GIVEN PROBLEM 1 –
Pull out the rows from the line containing "Q: Count the toothpicks in this image." through the line containing "Q: How many cable", both included, and copy them verbatim, omitting the pictures.

SELECTION –
It is taking an unusually long time for DDM profiles to go from verifying to verified. Often well beyond an hour.

🧑‍💻  Steps to reproduce

  1. Create a DDM profile, deploy it to a device, and observe status in Fleet UI
  2. Once it is verified, update the profile with a new setting and re-deploy (via GitOps)
  3. Observe that the profile takes a long time to go from verifying to verified

🕯️ More info (optional)

Clicking resend on a mobileconfig configuration profile results in a responsive status (seconds/minutes) of going from verifying to verified. DDM configuration profiles do not.

More info in this Slack thread: https://fleetdm.slack.com/archives/C03C41L5YEL/p1744048572372529

🛠️ To fix

Product designer @marko-lisica:

The profile should be verified after the declaration profile is edited (via GitOps) as soon as we get status response from the host. AFAIK host automatically sends a status report when the declaration is added or edited.

allenhouchins avatar Apr 08 '25 14:04 allenhouchins

Slack thread screenshot (so we don't loose information)

Image

marko-lisica avatar Apr 09 '25 11:04 marko-lisica

  1. Create a DDM profile, deploy it to a device, and observe status in Fleet UI
  2. Once it is verified, update the profile with a new setting and re-deploy (or click resend)

GIVEN PROBLEM 2 –
Continue the bug report on slow DDM profile verification, starting right after its last line.

MATERIALS PROVIDED –
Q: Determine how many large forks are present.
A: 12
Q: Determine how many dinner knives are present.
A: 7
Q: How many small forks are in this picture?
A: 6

---

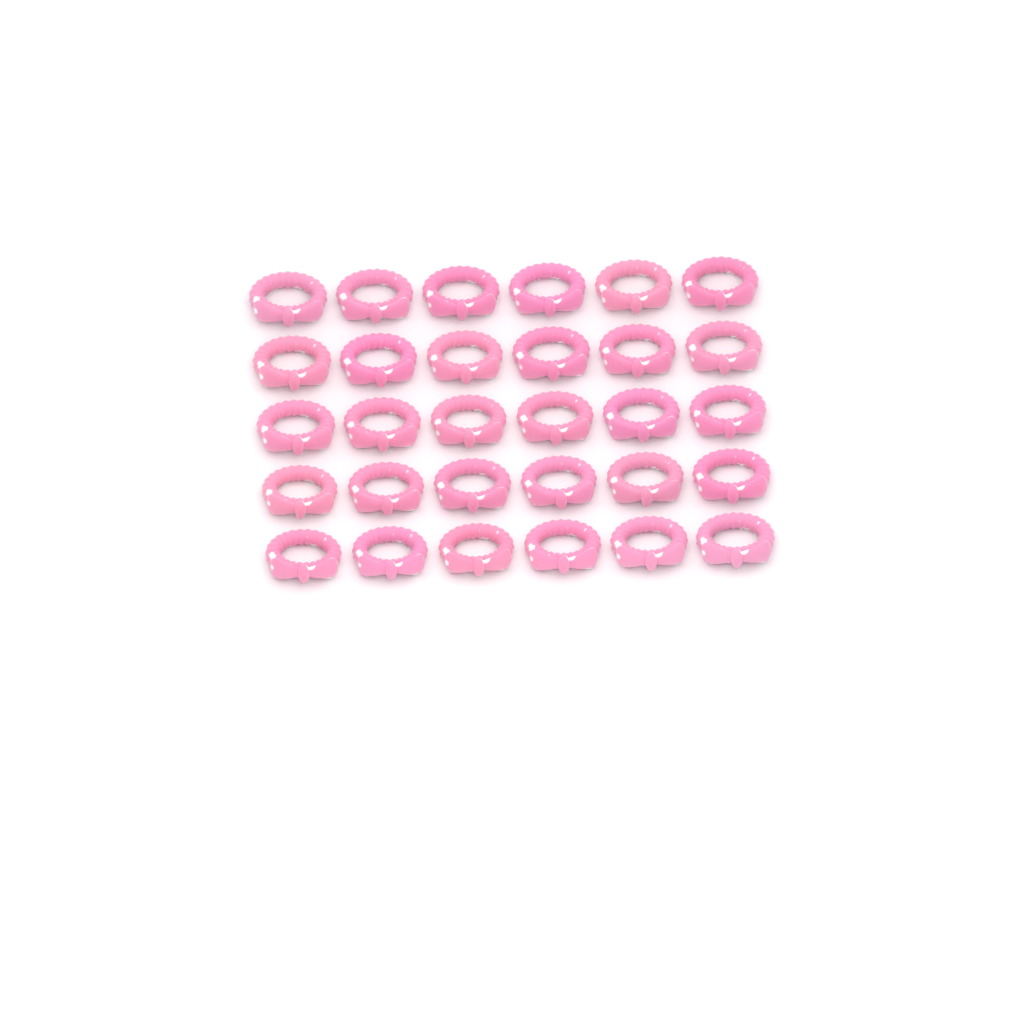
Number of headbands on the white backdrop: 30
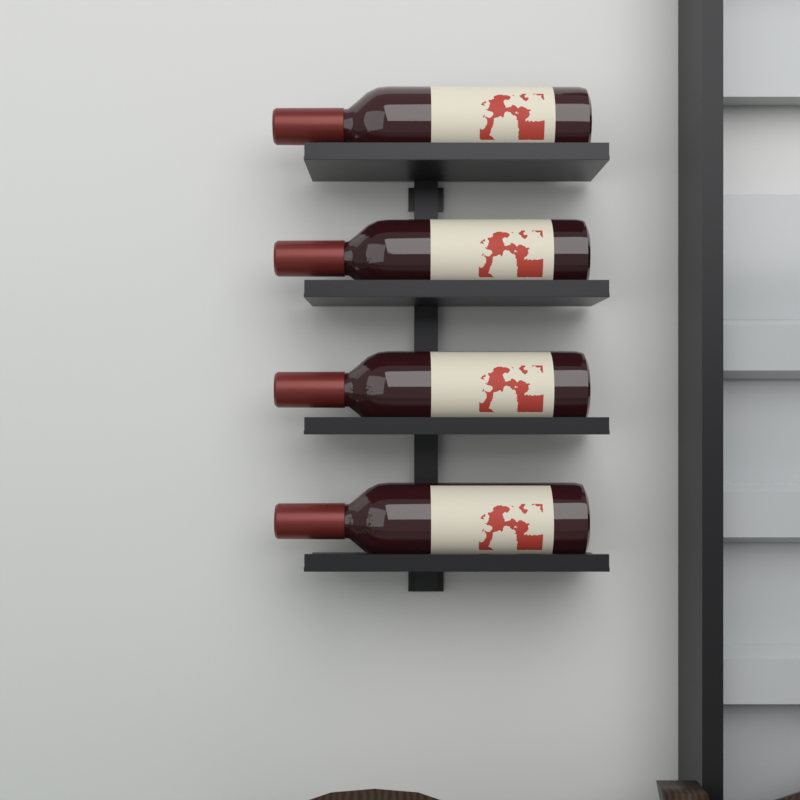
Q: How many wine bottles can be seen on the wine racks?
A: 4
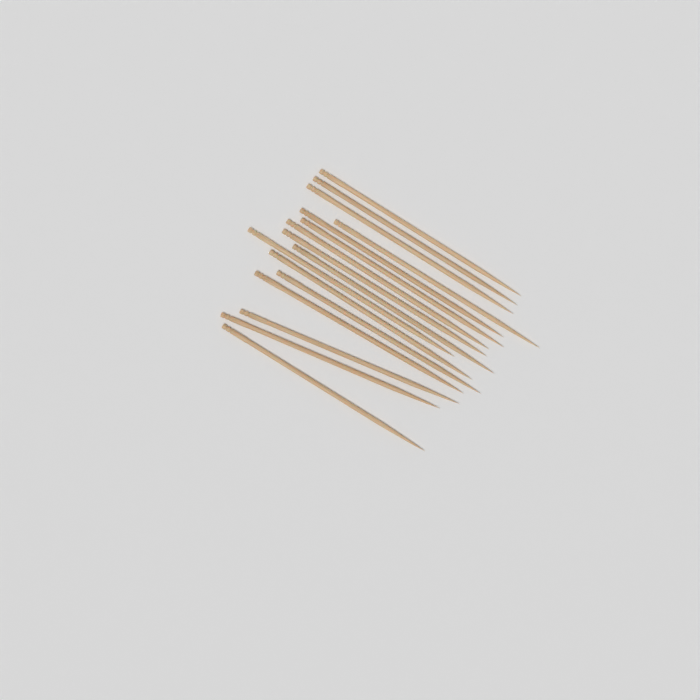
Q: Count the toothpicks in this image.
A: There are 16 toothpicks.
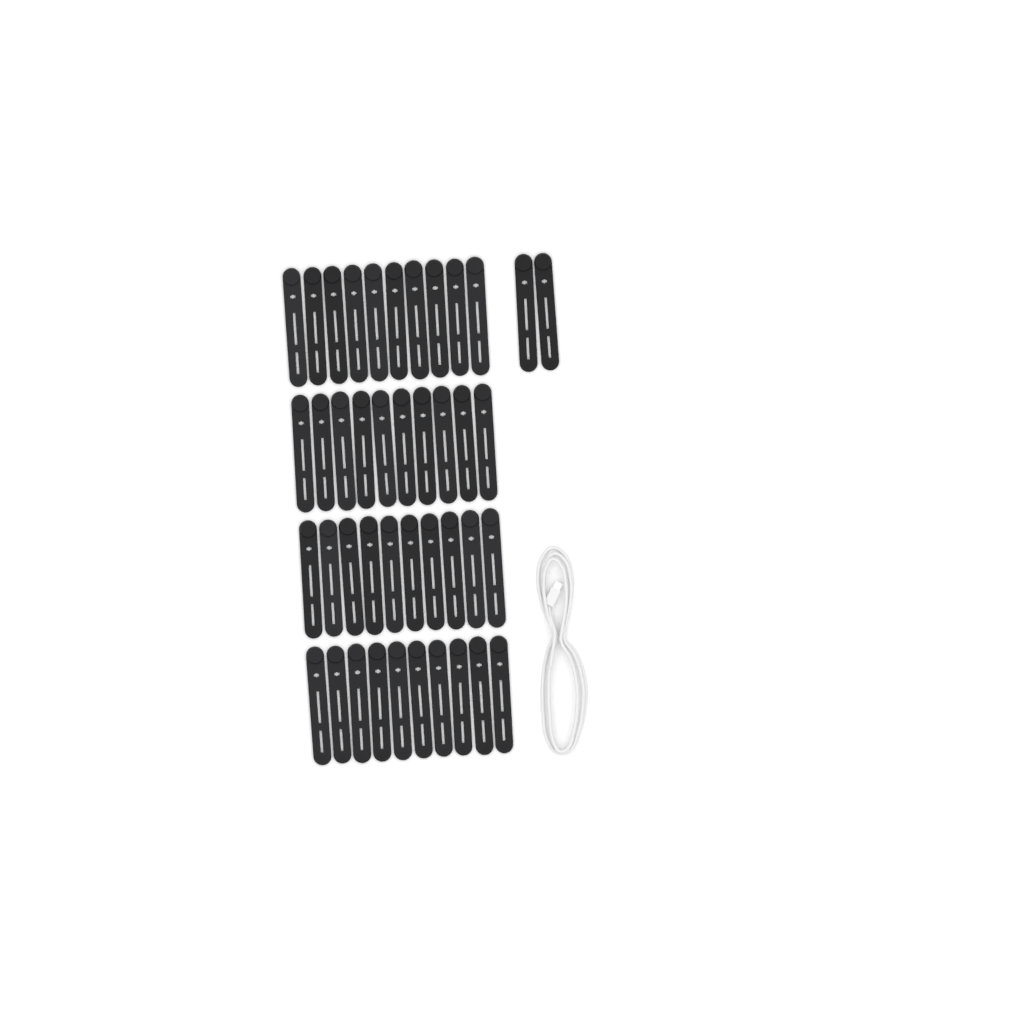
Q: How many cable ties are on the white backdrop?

ANSWER 1 –
Q: Count the toothpicks in this image.
A: There are 16 toothpicks.
Q: How many cable ties are on the white backdrop?

ANSWER 2 –
  3. Observe that the profile takes a long time to go from verifying to verified

@noahtalerman @allenhouchins "(or click resend)" this part confuses me. We have a story to disable Resend button for declaration profiles, as that's not possible. I think we should remove that from the repro steps.

If I understand, the problem here is, when the declaration profile is updated (additional password requirement added), it doesn't verify, which should be because the profile is different, and the host should send a DDM status report back as soon as something is changed.

marko-lisica avatar Apr 09 '25 11:04 marko-lisica

Request was for under 5m for normal online device.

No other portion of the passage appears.